Ester Modified Pyrrolidinium Based Ionic Liquids as Electrolyte Component Candidates in Rechargeable Lithium Batteries

Room temperature ionic liquids (RTILs), especially pyrrolidinium based RTILs with bis(trifluoromethane-sulfonyl) imide (TFSI) as counterion, are frequently proposed as promising electrolyte component candidates thanks to their high thermal as well as high oxidation stability. In order to avoid a resource intensive experimental approach, mainly based on trial and error experiments, a computational screening method for pre-selecting suitable candidate molecules was adopted and three homologous series compounds were synthesized by modifying the cation structure of pyrrolidinium RTILs. The obtained high purity RTILs: methyl-methylcarboxymethyl pyrrolidinium TFSI (MMMPyrTFSI), methyl-ethylcarboxymethyl pyrrolidinium TFSI MEMPyrTFSI) and methylpropylcarboxymethyl pyrrolidinium TFSI (MPMPyrTFSI) revealed excellent thermal stabilities higher than 300 degrees C. Furthermore, MMMPyrTFSI and MPMPyrTFSI exhibit high oxidation stability up to 5.4 V vs.

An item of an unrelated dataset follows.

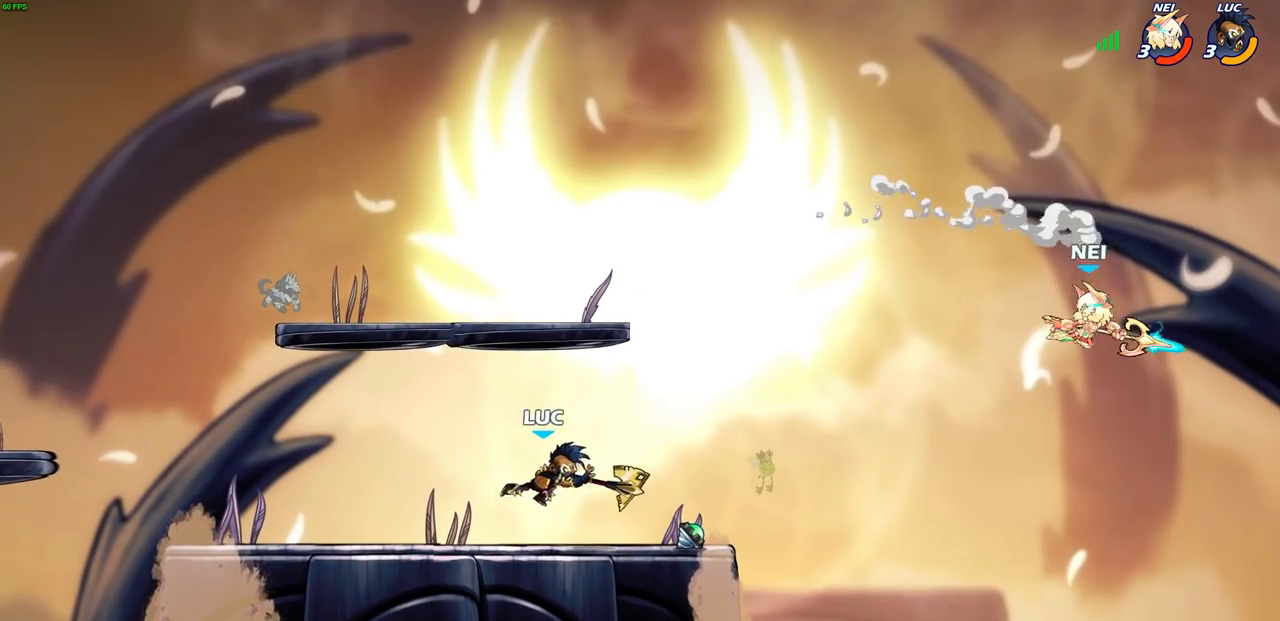
{"buttons": ["R1", "R2"], "left_stick": "center", "right_stick": "center", "events": [[217, "left_stick", "right"], [483, "R1", "down"], [483, "R2", "down"], [500, "left_stick", "center"]]}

Li/Li+. No aluminum corrosion of current collector was observed at 5 V vs. Li/Li+. In addition to that, these RTILs display a superior salt (LiTFSI) solubility (3.0-3.5 M), compared to the unmodified RTIL 1-butyl-1-methylpyrrolidinium TFSI (Pyr(14)TFSI) (1.5-2.0 M) at room temperature. All these properties make novel ester modified RTILs promising and interesting candidates for application in rechargeable lithium batteries.